Магия отступника - Страница 71


К оглавлению

71

— У меня мало времени, а сделать нужно многое. Приближается зима. Мне потребуется прочная дверь, шторы на окна, запас дров, масло для лампы, постель, одежда и еда. Однако решение этих задач, Невар, не в тяжелом труде, как ты сразу же подумал. Нет. Я должен есть и стать как можно толще, а у меня на это осталось лишь несколько дней. И помогает мне всего лишь один ребенок. Мы перезимуем здесь, а не в деревне клана. Думаю, Оликея будет недовольна, но меня это не волнует. Она видит во мне лишь возможность завоевать власть и уважение среди своих родичей.

Ее честолюбие простирается слишком недалеко. Я не стану великим ее клана. Я стану великим всего народа, великим из великих. Но прежде чем выступить против Кинроува, я должен вернуть себе вид человека, полного силы и способного ею воспользоваться.

Не знаю, что потрясло меня сильнее — то, что он обращался ко мне прямо или что поделился своими замыслами. Он решил, что я ему помогу? Или посчитал, что я не в силах ему воспротивиться? В любом случае я вполне мог доказать ему, что он ошибается. Но сейчас он источал ощущение благополучия, что странно противоречило сквозившему из-под него жгучему голоду. Он глубоко вдохнул.

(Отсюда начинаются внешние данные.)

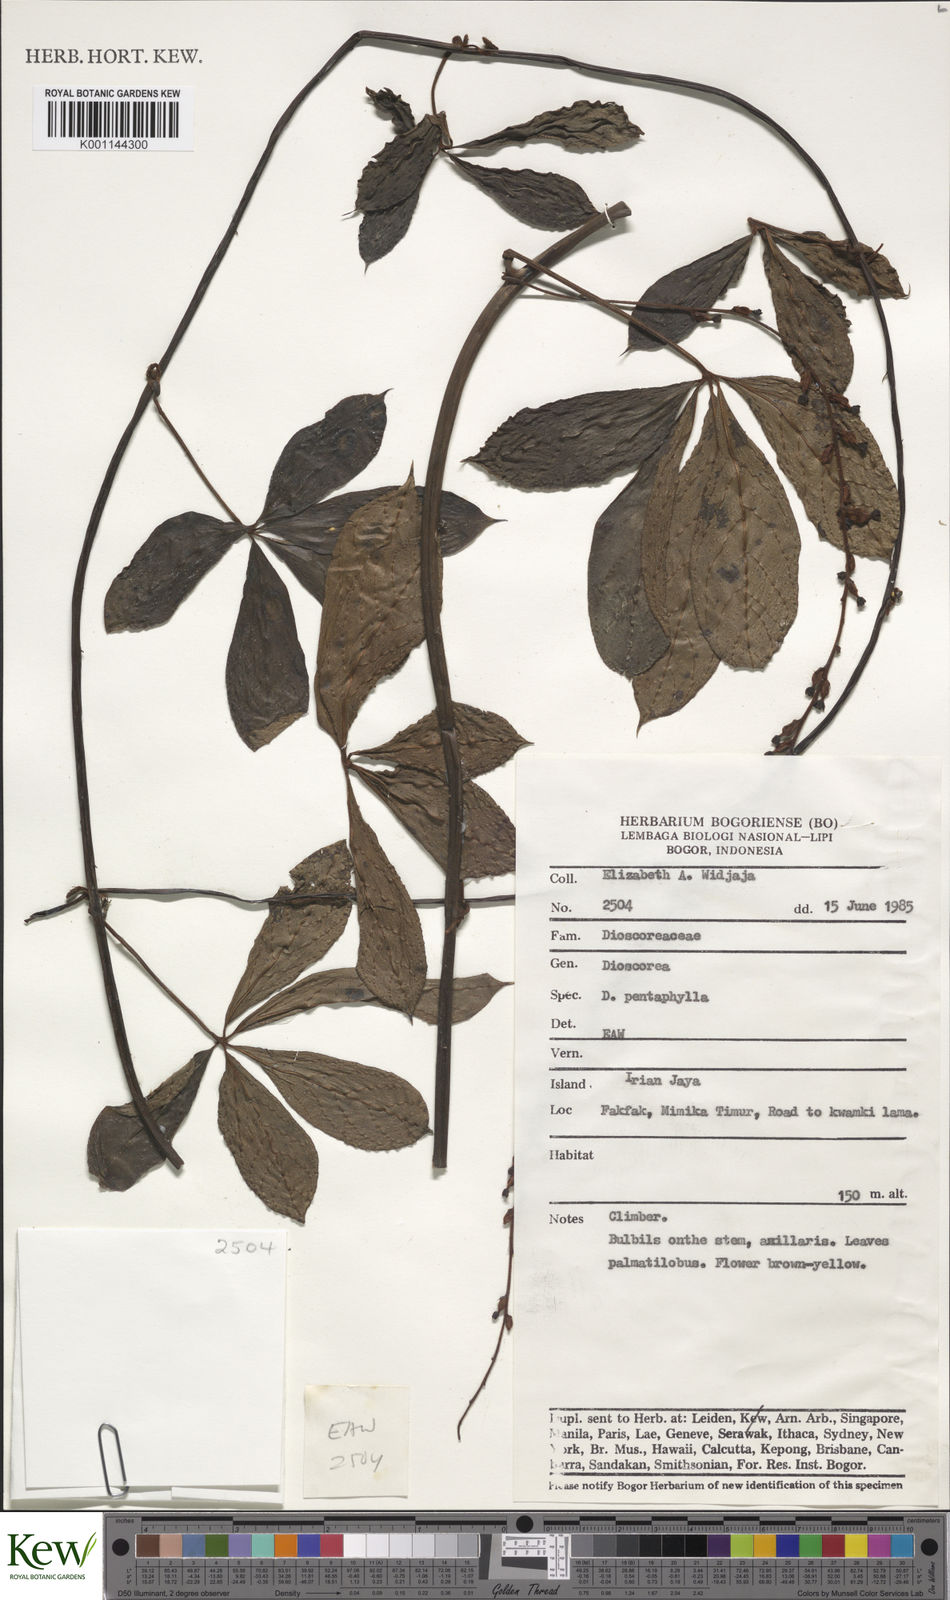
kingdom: Plantae
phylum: Tracheophyta
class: Liliopsida
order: Dioscoreales
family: Dioscoreaceae
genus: Dioscorea
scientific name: Dioscorea pentaphylla
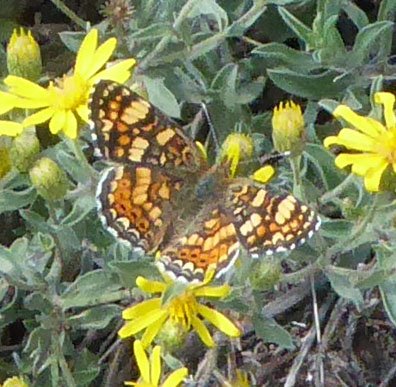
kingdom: Animalia
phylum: Arthropoda
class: Insecta
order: Lepidoptera
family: Nymphalidae
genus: Phyciodes
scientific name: Phyciodes tharos
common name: Field Crescent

— Ликари! Просыпайся. У меня есть для тебя поручение.

Спустя какую-то пару мгновений малыш появился в дверном проеме. Сонно протирая глаза, он огляделся по сторонам в поисках мальчика-солдата.

— На сегодня два дела. Собери дров, чтобы хватило на три ночи. Нет, на четыре. Когда мы вернемся, нам не захочется заниматься этим перед сном. А когда закончишь с дровами, ищи еду. Все, что сможешь собрать съедобного для человека: рыбу, мясо, коренья, ягоды, зелень, орехи, любые плоды. Если ты найдешь что-то и будешь уверен, что это можно съесть, — собирай и тащи в дом.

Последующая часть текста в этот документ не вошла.